The known sample heads are useful in carrying out nuclear double-resonance experiments. In the case of such experiments, one usually excites and/or observes protons (.sup.1 H) or fluorine (.sup.19 F) as a first kind of nuclei, while an isotope of nitrogen (.sup.15 N) or of phosphorus (.sup.31 P) or of carbon (.sup.13 C), for example, is excited and/or observed as a second kind of nuclei. The second kind of nuclei is generally described as "X nucleus".
The excitation frequency for protons (.sup.1 H), for example, may be 400 MHz with modern high-field nuclear resonance spectrometers. The excitation frequency (related to the same magnetic field strength) is then approx. 40.5 MHz for the before-mentioned isotopes of nitrogen (.sup.15 N), 162.0 MHz for the isotopes of phosphorus (.sup.31 P) and 100.5 MHz for the isotopes of carbon (.sup.13 C). The entire frequency range within which such double-resonance experiments are carried out, may vary between 40 and 400 MHz, but may in extreme cases even start below 40 MHz, depending on the particular kind of nuclei.
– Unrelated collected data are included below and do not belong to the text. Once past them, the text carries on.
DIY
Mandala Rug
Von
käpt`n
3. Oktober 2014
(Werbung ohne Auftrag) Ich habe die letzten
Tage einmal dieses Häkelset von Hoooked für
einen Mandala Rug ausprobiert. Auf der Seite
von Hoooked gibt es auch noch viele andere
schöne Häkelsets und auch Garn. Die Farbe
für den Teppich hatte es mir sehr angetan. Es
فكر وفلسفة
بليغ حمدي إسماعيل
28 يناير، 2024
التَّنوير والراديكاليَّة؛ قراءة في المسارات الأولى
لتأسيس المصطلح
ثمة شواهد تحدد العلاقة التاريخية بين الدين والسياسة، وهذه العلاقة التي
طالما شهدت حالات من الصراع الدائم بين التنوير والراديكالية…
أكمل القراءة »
As will be explained in more detail further below, with reference to the embodiments of the invention, as compared to the prior art, the sample heads of the prior art are designed in such a way that the electric network of the sample head, comprising both the measuring coil and the r.f. line, has its equivalent circuit diagram optimized for the higher frequency, viewed from the first input terminal, and for the lower frequency, viewed from the second input terminal. With respect to the lower frequency, however, this can be achieved only for a relatively narrow range. A large frequency range, such as that resulting from the before-mentioned examples, with 40 MHz for .sup.15 N to 162 MHz for .sup.31 P, cannot be achieved for the lower frequency with the known sample heads, and this the less if the first frequency is 360 MHz or more. If, for example, the electric network of the sample head, viewed from the second input terminal, is rated for relatively low frequencies, the network would, in the case of higher frequencies, show such considerable additional inductances not employed by the sample substance that losses would be encountered, or only poor efficiency would be achieved, or it would be impossible altogether to attain the highest frequency (for example 162 MHz).
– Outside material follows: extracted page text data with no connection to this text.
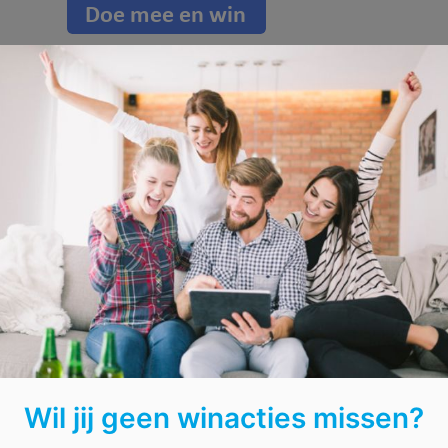
,
koffiemachine
,
prijzen
,
tariefcheck
,
tv
,
whirpool spa
,
win
Win een energie besparingspak
Ben jij die maandelijks gepeperde energiefactuur beu?
bespaarpakket
ter waarde van € 100 en een jaarlijkse
Ondanks een daling van de energieprijzen, profiteren v
nemen voor een beter pakket. Tot 1 December kan je 
vergelijkt alle bekende
energieleveranciers
en geeft 
Doe mee aan de
prijsvraag
en bespaar op je energiefa
Wil jij geen winacties missen?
On the other hand, in the case of a configuration where the network of the sample head, viewed from the second input terminal, is rated for relatively low frequencies (for example by reducing drastically the inductance of the measuring coil), relatively poor properties would result in the lower range of the lower frequencies for the second kind of nuclei, and for the first kind of nuclei as well.
Now, it is the object of the present invention to improve a sample head and, thus, a method of the type described above in such a way as to enable nuclear resonance measurements, where signals can be irradiated and/or received via the second input terminal over a very broad frequency range, to be performed using one and the same sample head, with only certain minor commutation measures. Related to a .sup.1 H frequency of, for example, 400 MHz, the frequency range for the second signal fed in and/or received via the second input terminal is to span from a lower frequency of 40 MHz for .sup.15 N, which is lower by one order of magnitude than the .sup.1 H frequency, to an upper frequency of 162 MHz for .sup.31 P, which is somewhat lower than half the .sup.1 H frequency.